Reputation: 24759
[[{"date":"January 2004"},true,false,100,null,null,true],[{"date":"February 2004"},false,false,99,null,null,true]]
I have a long string of data that came from a javascript file, like the above. Is there a short cut or library that would parse this into the appropriate data types?
As you can see, it's a list of lists that contain dictionaries, Boolean values, integers and null values.
I mean, I could do this by hand but I don't think I could do it very quickly or efficiently. There must be a better method.
Upvotes: 2
Views: 425
Reputation: 76765
I suggest you take a look at PyParsing.
http://pyparsing.wikispaces.com/
You could also take a look at the Python "scanf" library.
If you needed to solve this problem just using Python built-ins, I would recommend using a regular expression with capture groups.
EDIT: Hmm, I took another look at this. You did say it was from JavaScript... this looks to me like a legal JSON array. I tried using the json
module (specifically, the method function json.loads()
) but I couldn't get it to parse.
But! Python syntax is close to JavaScript syntax.
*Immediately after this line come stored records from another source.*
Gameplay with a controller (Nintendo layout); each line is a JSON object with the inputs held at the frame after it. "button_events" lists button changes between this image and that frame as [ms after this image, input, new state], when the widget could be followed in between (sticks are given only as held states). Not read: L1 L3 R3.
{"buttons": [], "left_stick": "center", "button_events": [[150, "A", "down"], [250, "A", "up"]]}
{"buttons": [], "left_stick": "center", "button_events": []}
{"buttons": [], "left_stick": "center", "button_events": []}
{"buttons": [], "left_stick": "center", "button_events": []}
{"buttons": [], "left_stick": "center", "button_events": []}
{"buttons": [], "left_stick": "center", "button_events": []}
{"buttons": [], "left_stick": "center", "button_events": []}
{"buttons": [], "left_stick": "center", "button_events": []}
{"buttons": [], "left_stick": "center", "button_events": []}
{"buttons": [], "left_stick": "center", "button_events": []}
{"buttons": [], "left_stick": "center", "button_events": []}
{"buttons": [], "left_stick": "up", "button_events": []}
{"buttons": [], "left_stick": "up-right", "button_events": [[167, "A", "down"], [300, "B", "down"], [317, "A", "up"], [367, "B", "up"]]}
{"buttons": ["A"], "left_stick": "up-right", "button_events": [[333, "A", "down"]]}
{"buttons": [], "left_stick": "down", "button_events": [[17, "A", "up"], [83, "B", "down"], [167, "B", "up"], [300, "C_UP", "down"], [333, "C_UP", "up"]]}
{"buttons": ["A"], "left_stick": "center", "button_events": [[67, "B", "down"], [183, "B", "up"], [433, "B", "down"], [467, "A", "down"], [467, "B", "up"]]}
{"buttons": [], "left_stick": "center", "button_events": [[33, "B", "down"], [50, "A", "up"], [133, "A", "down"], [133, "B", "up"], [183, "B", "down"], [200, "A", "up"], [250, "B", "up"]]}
Replace a few things and eval()
can parse this, or ast.literal_eval()
. We need to replace true
with True
, false
with False
, and null
with None
before ast.literal_eval()
will accept it.
import ast
s = '[[{"date":"January 2004"},True,False,100,null,null,true],[{"date":"February 2004"},False,False,99,null,null,true]]'
s1 = s.replace("true","True").replace("false","False").replace("null","None")
x = ast.literal_eval(s1)
print(x)
The above will print:
[[{'date': 'January 2004'}, True, False, 100, None, None, True], [{'date': 'February 2004'}, False, False, 99, None, None, True]]
Originally I showed defining variables (like true = True
) and using eval()
to parse this, but of course eval()
is a potential security hole; so if you need to parse text that might come from a web page or any other untrusted source, it's worth the small amount of effort to import ast
and use ast.literal_eval()
instead.
EDIT: Okay, the json
module can parse this; the problem was the use of True
instead of true
and False
instead of false
. Just use the str.replace()
method function to fix those, and then json.loads()
can parse this.
I was just about to post a code fragment with the .replace()
method calls, when the question got updated again, and the capitalized True
and False
became ordinary legal JSON ones.
So my final answer:
s = '[[{"date":"January 2004"},true,false,100,null,null,true],[{"date":"February 2004"},false,false,99,null,null,true]]'
import json
x = json.loads(s)
print(x)
prints:
[[{u'date': u'January 2004'}, True, False, 100, None, None, True], [{u'date': u'February 2004'}, False, False, 99, None, None, True]]
Upvotes: 2
Reputation: 25974
That's pretty close to valid JSON. The only invalid thing is that False
should be false
and True
should be true
. That could be a transcription error (...yep)
Use json
:
import json
x = '[[{"date":"January 2004"},true,false,100,null,null,true],[{"date":"February 2004"},false,false,99,null,null,true]]'
json.loads(x)
Out[20]:
[[{'date': 'January 2004'}, True, False, 100, None, None, True],
[{'date': 'February 2004'}, False, False, 99, None, None, True]]
Upvotes: 5